Study text
((

In studies assessing 8-month-olds or young children, delta amplitude over frontal and occipital areas was positively associated with current fine motor abilities.27,112 Despite these observations, our study showed no association between delta power at 4 months and later Eye and Hand Coordination levels, possibly indicating that the previous findings of associations between fine motor skills and delta activity are specific to frontal and occipital regions, not extending to whole-brain analysis or to future development. We performed many correlation analyses in this study which increases the probability of false positives. We note however, all correlations were concentrated towards delta power, making the observations consistent and these associations are expected to be stronger amongst defined neurodiverse cohorts.

))

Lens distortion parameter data
((

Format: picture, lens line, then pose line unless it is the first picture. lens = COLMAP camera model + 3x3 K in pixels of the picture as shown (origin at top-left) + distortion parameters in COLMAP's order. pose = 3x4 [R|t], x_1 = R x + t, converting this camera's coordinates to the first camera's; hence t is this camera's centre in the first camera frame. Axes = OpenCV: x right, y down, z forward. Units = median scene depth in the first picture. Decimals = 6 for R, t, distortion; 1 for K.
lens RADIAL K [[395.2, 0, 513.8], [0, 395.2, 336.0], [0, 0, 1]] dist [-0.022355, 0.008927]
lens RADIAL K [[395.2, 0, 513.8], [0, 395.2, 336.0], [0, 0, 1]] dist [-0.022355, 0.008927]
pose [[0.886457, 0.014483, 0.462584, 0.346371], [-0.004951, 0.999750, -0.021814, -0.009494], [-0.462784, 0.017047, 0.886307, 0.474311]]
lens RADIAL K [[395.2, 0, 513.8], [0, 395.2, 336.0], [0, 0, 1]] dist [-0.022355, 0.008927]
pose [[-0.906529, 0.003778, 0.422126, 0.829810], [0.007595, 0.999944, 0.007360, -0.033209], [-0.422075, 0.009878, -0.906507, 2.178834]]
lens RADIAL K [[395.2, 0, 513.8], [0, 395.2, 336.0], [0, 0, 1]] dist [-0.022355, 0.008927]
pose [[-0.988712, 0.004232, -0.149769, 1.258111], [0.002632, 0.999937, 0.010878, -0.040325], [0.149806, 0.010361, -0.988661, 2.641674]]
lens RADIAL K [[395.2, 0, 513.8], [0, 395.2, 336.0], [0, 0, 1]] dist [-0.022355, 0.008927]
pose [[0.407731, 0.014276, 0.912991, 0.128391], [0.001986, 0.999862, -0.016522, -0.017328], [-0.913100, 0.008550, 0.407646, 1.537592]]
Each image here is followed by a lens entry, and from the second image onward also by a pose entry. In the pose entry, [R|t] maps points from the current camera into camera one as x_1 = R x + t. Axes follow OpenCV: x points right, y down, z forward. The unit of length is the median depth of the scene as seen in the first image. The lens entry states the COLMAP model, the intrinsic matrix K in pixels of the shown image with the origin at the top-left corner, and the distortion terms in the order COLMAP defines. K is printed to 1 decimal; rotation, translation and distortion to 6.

))

Directions for this task
From the passage on infant delta power and motor skills, copy word for word the portion that begins with "In studies assessing" and ends with "defined neurodiverse cohorts.".

Problem solution
In studies assessing 8-month-olds or young children, delta amplitude over frontal and occipital areas was positively associated with current fine motor abilities.27,112 Despite these observations, our study showed no association between delta power at 4 months and later Eye and Hand Coordination levels, possibly indicating that the previous findings of associations between fine motor skills and delta activity are specific to frontal and occipital regions, not extending to whole-brain analysis or to future development. We performed many correlation analyses in this study which increases the probability of false positives. We note however, all correlations were concentrated towards delta power, making the observations consistent and these associations are expected to be stronger amongst defined neurodiverse cohorts.